**Given information:**
****************************************

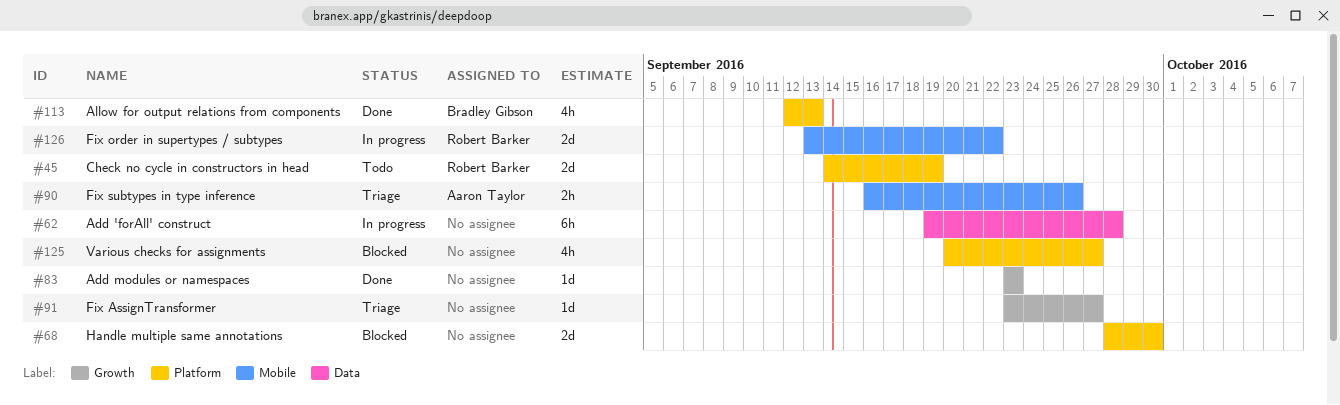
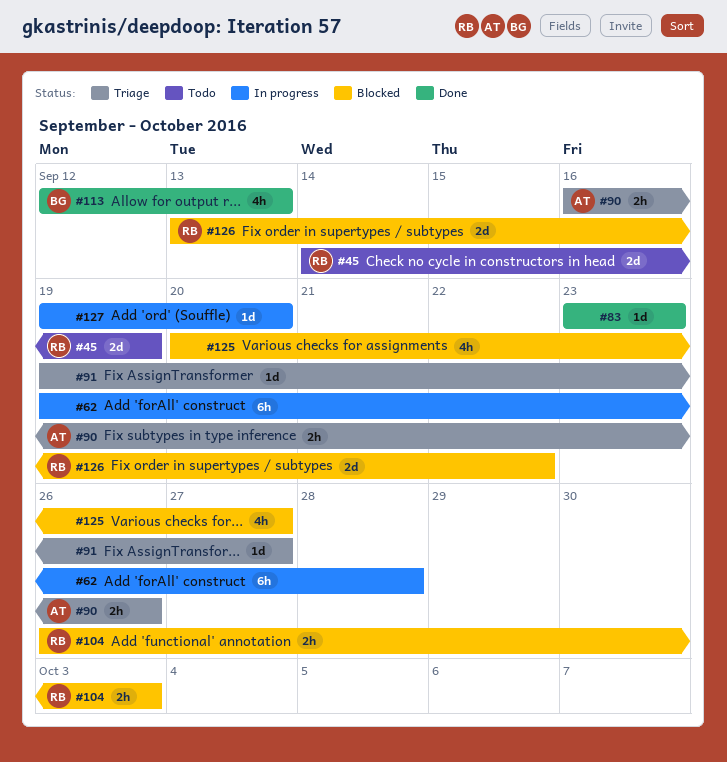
#68: present -> none
#91, start: Sep 23 -> Sep 19
#104: none -> present
#126, status: In progress -> Blocked
#127: none -> present

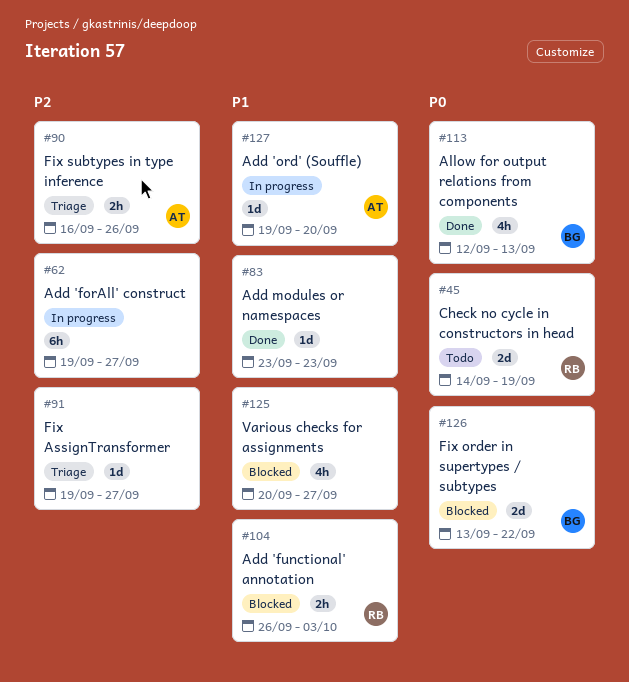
#62, due: Sep 28 -> Sep 27
#126, owner: RB -> BG
#127, owner: none -> AT

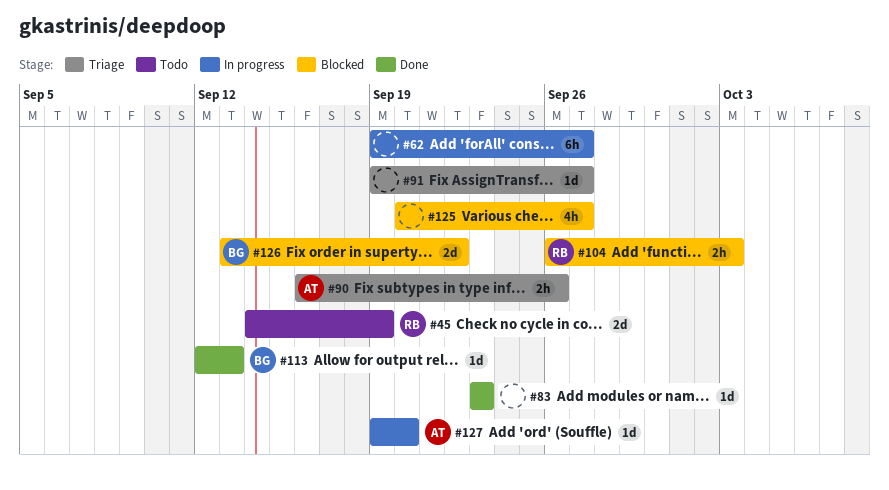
#113, estimate: 4h -> 1d

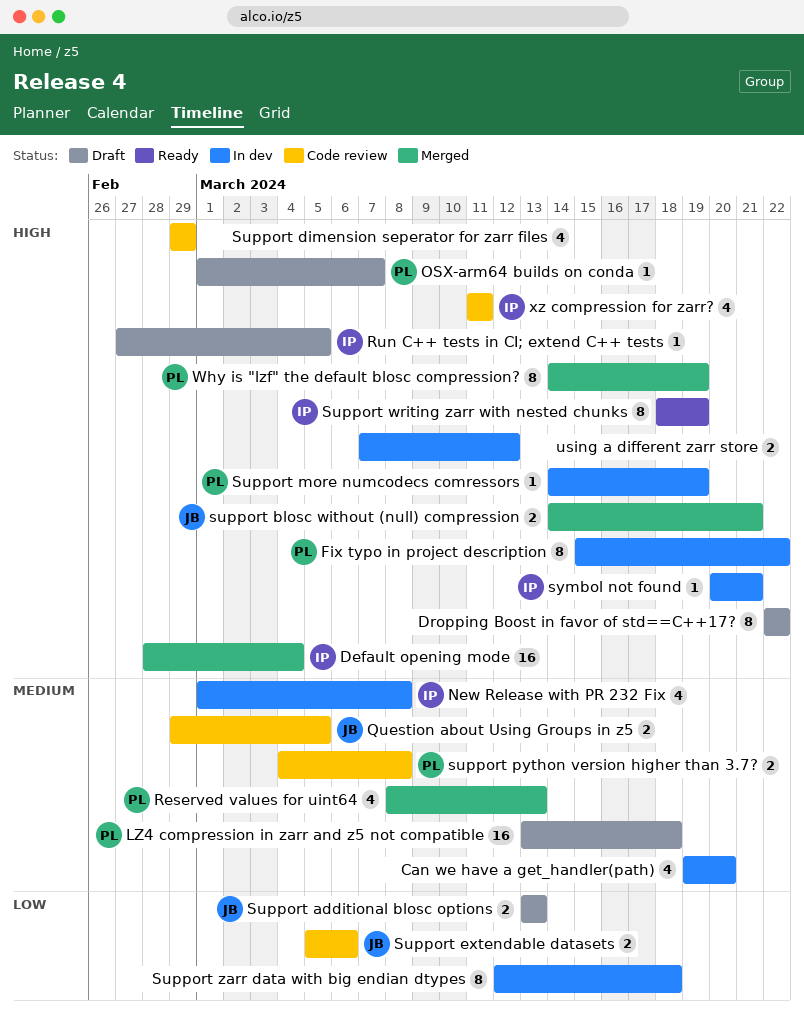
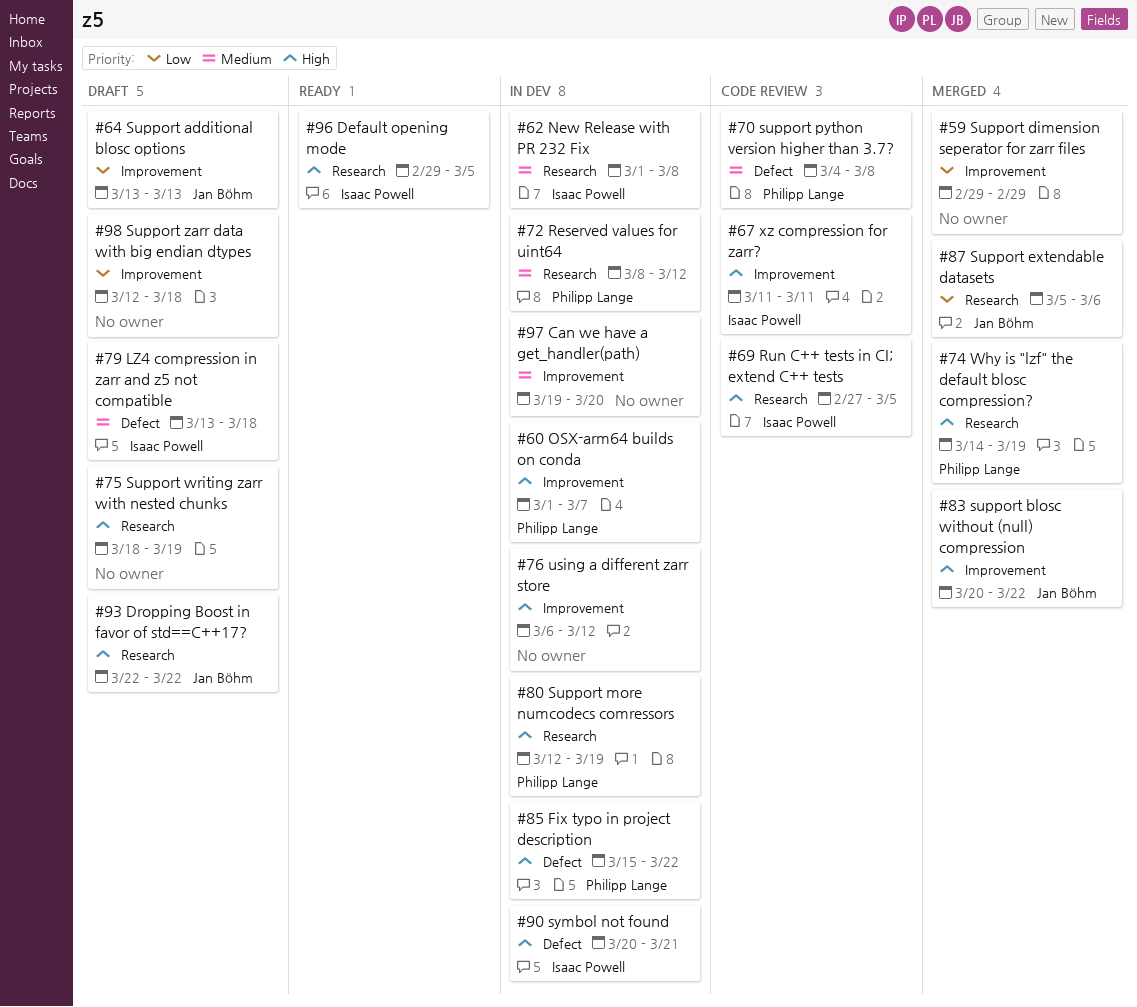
Default opening mode, status: Merged -> Ready
Default opening mode, start: Feb 28 -> Feb 29
Default opening mode, due: Mar 4 -> Mar 5
Dropping Boost in favor of std==C++17?, owner: none -> Jan Böhm
LZ4 compression in zarr and z5 not compatible, owner: Philipp Lange -> Isaac Powell
OSX-arm64 builds on conda, status: Draft -> In dev
Question about Using Groups in z5: present -> none
Reserved values for uint64, status: Merged -> In dev
Reserved values for uint64, due: Mar 13 -> Mar 12
Run C++ tests in CI; extend C++ tests, status: Draft -> Code review
support blosc without (null) compression, start: Mar 14 -> Mar 20
support blosc without (null) compression, due: Mar 21 -> Mar 22
Support dimension seperator for zarr files, status: Code review -> Merged
Support dimension seperator for zarr files, priority: High -> Low
Support extendable datasets, status: Code review -> Merged
Support more numcodecs comressors, start: Mar 14 -> Mar 12
Support writing zarr with nested chunks, status: Ready -> Draft
Support writing zarr with nested chunks, owner: Isaac Powell -> none
Support zarr data with big endian dtypes, status: In dev -> Draft
using a different zarr store, start: Mar 7 -> Mar 6

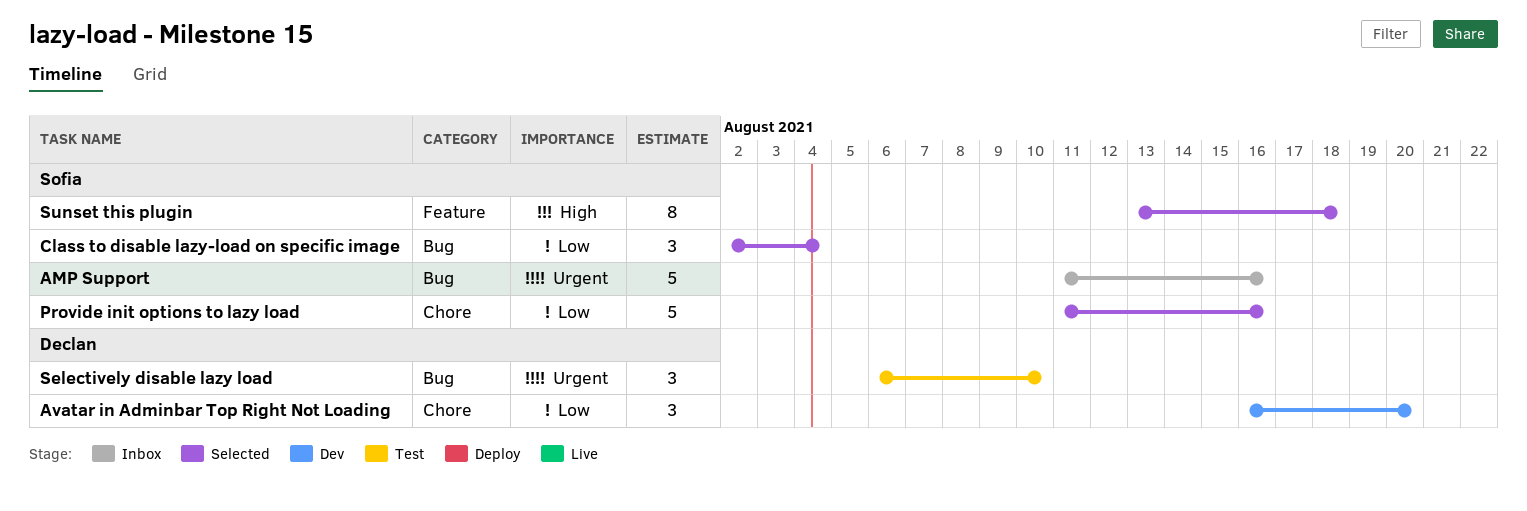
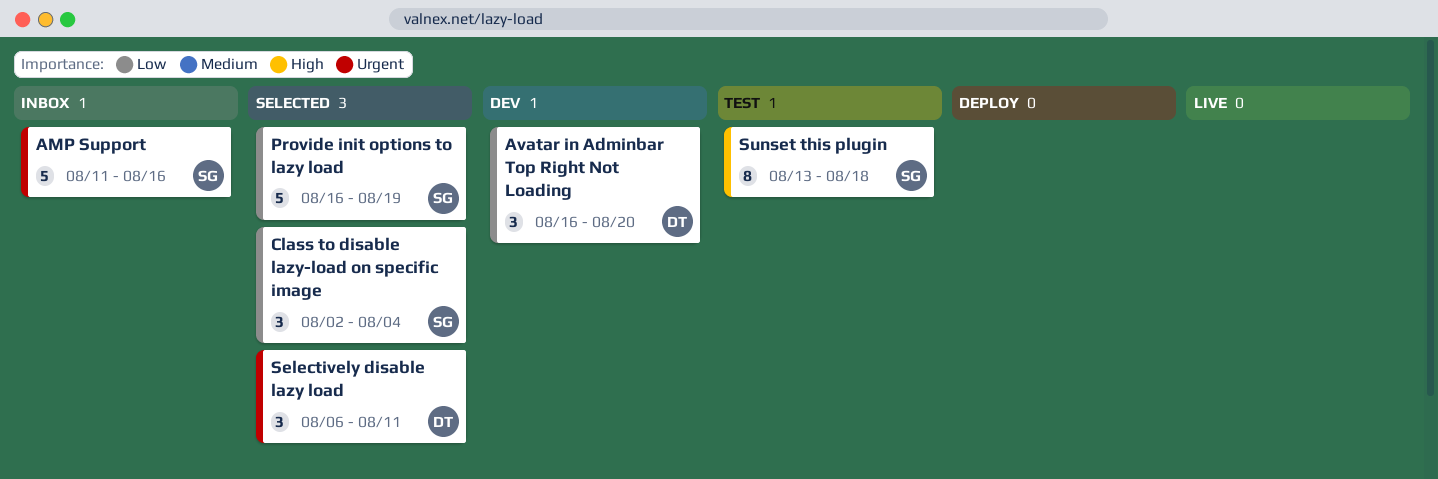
Provide init options to lazy load, start: Aug 11 -> Aug 16
Provide init options to lazy load, due: Aug 16 -> Aug 19
Selectively disable lazy load, status: Test -> Selected
Selectively disable lazy load, due: Aug 10 -> Aug 11
Sunset this plugin, status: Selected -> Test

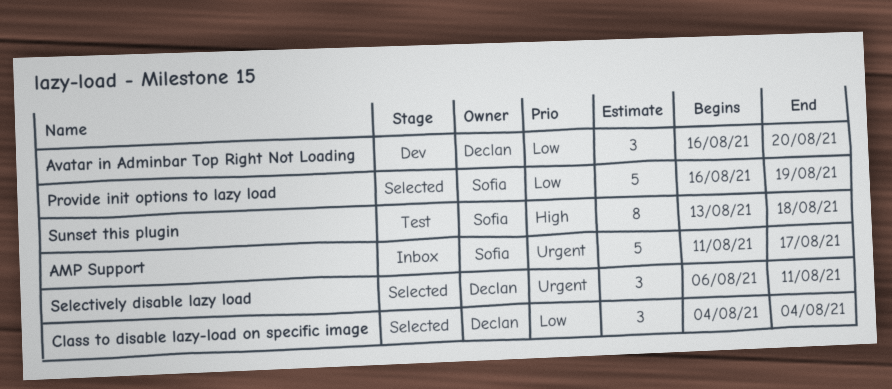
AMP Support, due: Aug 16 -> Aug 17
Class to disable lazy-load on specific image, owner: Sofia -> Declan
Class to disable lazy-load on specific image, start: Aug 2 -> Aug 4

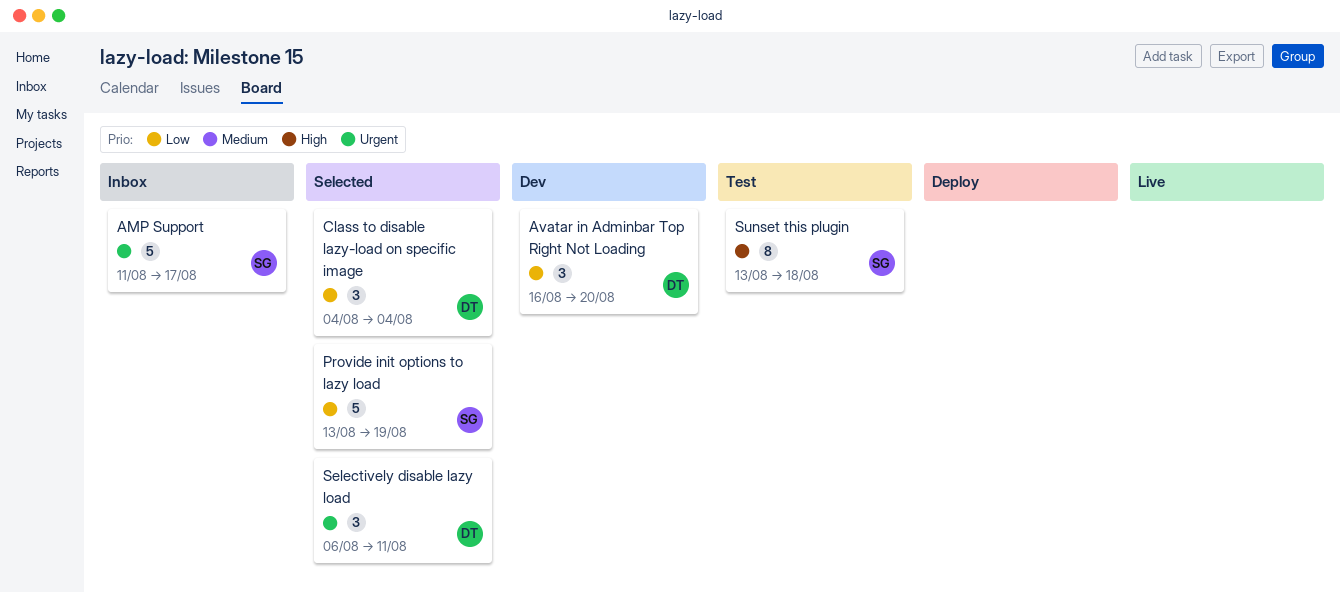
Provide init options to lazy load, start: Aug 16 -> Aug 13

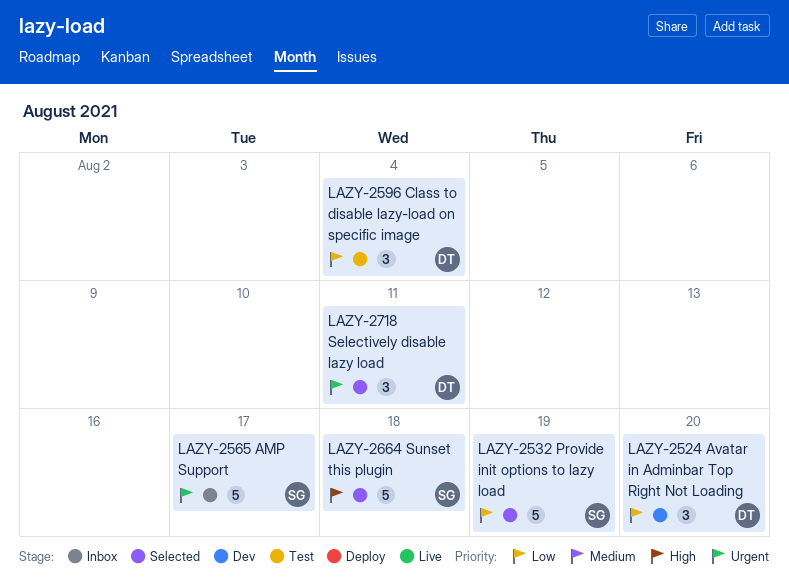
Class to disable lazy-load on specific image, status: Selected -> Test
Sunset this plugin, status: Test -> Selected
Sunset this plugin, estimate: 8 -> 5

****************************************

**Exercise goal:** Copy out every line of the listing that contains the string "Ready".

**Answer to the exercise:**
Default opening mode, status: Merged -> Ready
Support writing zarr with nested chunks, status: Ready -> Draft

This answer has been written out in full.